2. Materials and Methods

2.1. Study Area

The study area is located near the Bayanbulak Grassland Ecosystem Research Station of the Chinese Academy of Sciences (42°88′ N, 83°70′ E) in Hejing County, Bayin’guoleng Mongol Autonomous Prefecture, Xinjiang, China (Figure 1). This region has a typical alpine climate and an altitude of about 2470 m [31]. The average annual temperature is −4.6 °C, with an extreme maximum of 25.4 °C and an extreme minimum of −40.5 °C. The annual rainfall ranges from 216.8 to 316.8 mm, with an average annual rainfall of about 270 mm, of which 60% to 80% is concentrated in the growing season. The soil type of the study area is chestnut-calcium soil, which is flat and has a homogeneous distribution of grass species. The experimental treatments were preceded by five years of enclosure, and the vegetation type was alpine grassland dominated by perennial herbaceous plants, with the main species being Festuca ovina L. (Poaceae), Agropyron cristatum (Linn.) Gaertn. (Poaceae), Potentilla fragarioides L. (Rosaceae), Potentilla bifurca Linn. (Rosaceae), and Astragalus adsurgens (Fisch.) Bunge. (Fabaceae).

2.2. Experimental Design

The experiment was designed as a randomized block group experiment, and NH4NO3 (35%N) was selected as the sole nitrogen additive for the in situ simulated nitrogen addition experiments.
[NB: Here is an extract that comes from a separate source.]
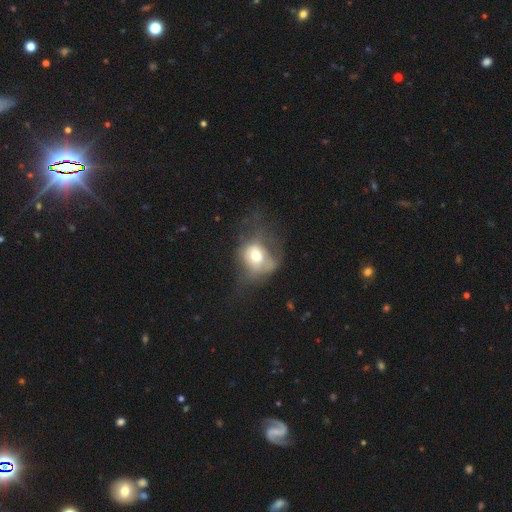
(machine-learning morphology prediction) Smooth or featured: smooth — 56% (featured or disk — 32%)
How rounded: round — 64% (in between — 35%)
Merging: major disturbance — 43% (none — 30%)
A total of five nitrogen addition levels were set up in the experiments: Control (CK) (0 g·m2), Low N (LN) (5 g·m2), Medium N (MN) (10 g·m2), High N (HN) (15 g·m2), and Severe N (SN) (20 g·m2), and two nitrogen addition frequencies: high-frequency nitrogen addition (3 lots of nitrogen addition) and low-frequency nitrogen addition (1 lot of nitrogen addition). Each treatment was set up with 4 replications. The experimental plots consisted of 40 3 m × 3 m plots with a 0.5 m buffer strip between plots (Figure 2). The low-frequency nitrogen addition was carried out at the end of April 2021, and the high-frequency nitrogen addition was divided into three groups at the end of April, May, and June 2021, respectively.
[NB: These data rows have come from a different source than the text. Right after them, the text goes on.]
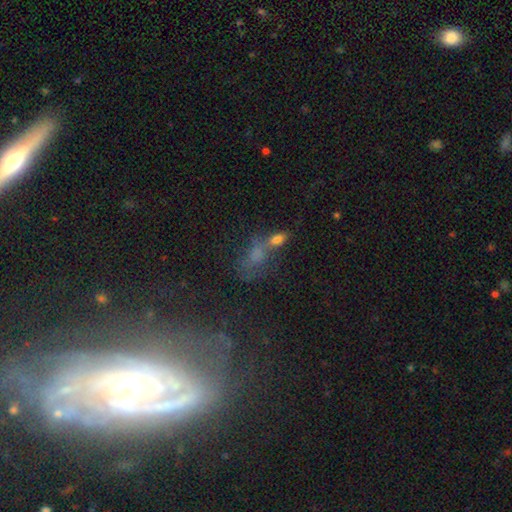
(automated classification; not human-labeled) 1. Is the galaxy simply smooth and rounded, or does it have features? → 50% smooth, 27% star or artifact, 24% featured or disk.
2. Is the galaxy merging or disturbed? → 37% merger, 32% none, 16% major disturbance, 15% minor disturbance.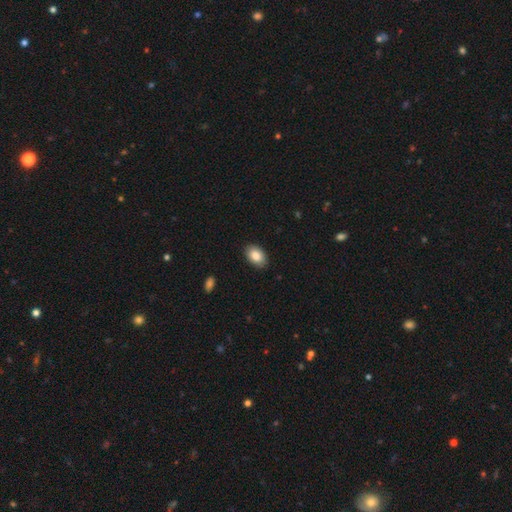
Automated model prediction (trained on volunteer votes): Smooth or featured? smooth (86%)
How rounded? in between (89%)
Merging? none (89%)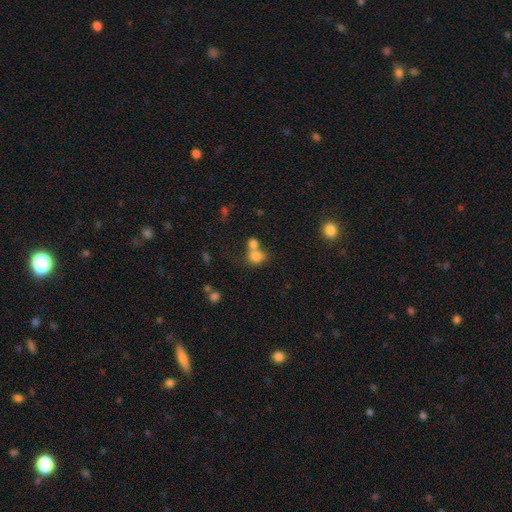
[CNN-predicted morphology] This is likely a smooth galaxy (79%). How rounded: likely round (67%). Merging: possibly merger (50%).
2.3. Sample Collection and Sample Determination Methods

2.3.1. Sample Collection

Plant sample collection: At the end of August 2021, 40 0.5 m × 0.5 m sample squares were randomly set up within 40 sample squares, and all plants within the small sample squares were harvested flush and classified into archival bags according to species to be returned to the laboratory, placed in the oven to be killed first (105 °C, 30 min), and dried to a constant weight (65 °C, 48 h) to perform the weighing process (0.01 g).
Soil sample collection: After harvesting the sample plots, the surface withered material was removed in 40 small sample plots, and soil samples were collected by the soil auger method (d = 5 cm). In total, 3 soil augers were collected in each sample plot (classification according to 0–10 cm and 10–20 cm deep: 0–10 cm soil represents shallow soil and 10–20 cm soil represents deep soil) and mixed into 2 soil samples, totaling 80 soil samples. Each soil sample was divided into two parts, one part for soil water content determination and one part for soil physicochemical property determination, including pH, EC, soil TOC, soil TN, and soil TP.
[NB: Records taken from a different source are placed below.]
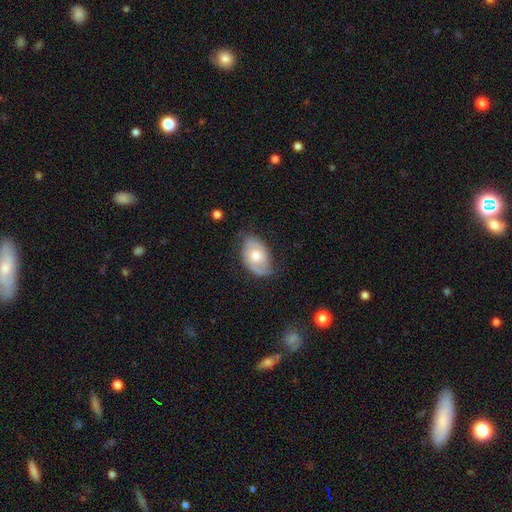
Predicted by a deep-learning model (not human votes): Smooth or featured?
  - smooth: 48% *
  - featured or disk: 46%
  - star or artifact: 6%
Merging?
  - none: 67% *
  - minor disturbance: 25%
  - major disturbance: 7%
  - merger: 1%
2.3.2. Sample Determination Methods

The dried plant samples were categorized based on different functional groups and then ground using a 100-mesh sieve to sieve to access the nutrient content. The air-dried soil samples were sieved through a 100-mesh sieve to determine the physical and chemical properties of the soil. The research methodology is as follows [32]:
The plant total organic carbon (Plant TOC) was determined by the K2Cr2O7-FeSO4 titration method. The soil sample was weighed using an electronic balance to weigh 0.03 g of a 100-mesh sieve of a plant sample (accurate to 0.0001 g) into a conical flask. Next, 10 mL of a 1/6 mol/L K2Cr2O7 solution (prepared by dissolving 49.04 g of K2Cr2O7 in solvent to a final volume of 1 L) was added to the flask, followed by thorough shaking to ensure proper mixing. Subsequently, 10 mL of 98% H2SO4 was added, and the mixture was shaken well and allowed to react for 30 min. After the reaction time had elapsed, 100 mL of distilled water was added to the flask to dilute the acidic mixture. The solution was then shaken well to ensure homogeneity. Following this, 5–8 drops of o-phenanthroline indicator solution (prepared by dissolving 1.485 g of o-phenanthroline and 0.795 g of FeSO4 in solvent to a final volume of 100 mL) were added, and the flask was shaken well once more to ensure an even distribution of the indicator. Finally, the solution was titrated with a 1/2 mol/L FeSO4 solution (prepared by dissolving 140 g of FeSO4 and 15 mL of 98% H2SO4 in solvent to a final volume of 1 L). The endpoint of the titration was indicated by a color change in the solution, which initially shifted from blue to green and then to red, signaling the completion of the reaction.
The plant total nitrogen (Plant TN) was determined by the semi-micro Kjeldahl method. A total of 0.05 g of the plant sample (accurate to 0.0001 g) was taken and placed at the bottom of a digestion tube. Then, 5 mL of 98% H2SO4 was added to the tube. Next, heating over a small flame in the digestion furnace was performed, waiting for the H2SO4 to produce white fumes. Then, the temperature was increased. Once the solution turned into a uniform brownish-black, it was removed from the heat and allowed to cool slightly. Ten drops of H2O2 were added and then the mixture was heated until it reached a gentle boil, cooking for about 7 to 10 min. After cooling slightly, the addition of H2O2 was repeated, followed by more heating. This process was repeated three times, with each subsequent addition of H2O2 being in smaller amounts. Cooking was continued until the solution was colorless or clear, and then it was heated for an additional 10 min to remove any remaining H2O2. After the solution cooled, it was transferred to a 100 mL volumetric flask using water, and filled to the mark once it reached room temperature. The digest was allowed to stand overnight. The next day, 5 mL of the clear solution was taken and 2 mL of 1/2 mol/L potassium sodium tartrate solution (prepared by dissolving 100 g in 1 L of water), 5 mL of 1.783 mol/L potassium hydroxide (prepared by dissolving 100 g in 1 L of water), 25 mL of distilled water, and 2.5 mL of Nasrid reagent (prepared by dissolving 45.0 g of HgI2 and 35.0 g of KI in 400 mL of distilled water, then transferring to a 1 L volumetric flask and adding 112 g of KOH. After adding distilled water up to 800 mL, it was mixed well, cooled to a volume of 1 L, left to stand overnight, and then filtered into a brown volumetric flask for later use) were added. Water was added to the mixture, shaken well to bring the volume up to 30 mL, and then a UV spectrophotometer was used to compare the color intensity at a wavelength of 425 nm. Finally, the mass of total nitrogen in the plant was determined using the standard curve.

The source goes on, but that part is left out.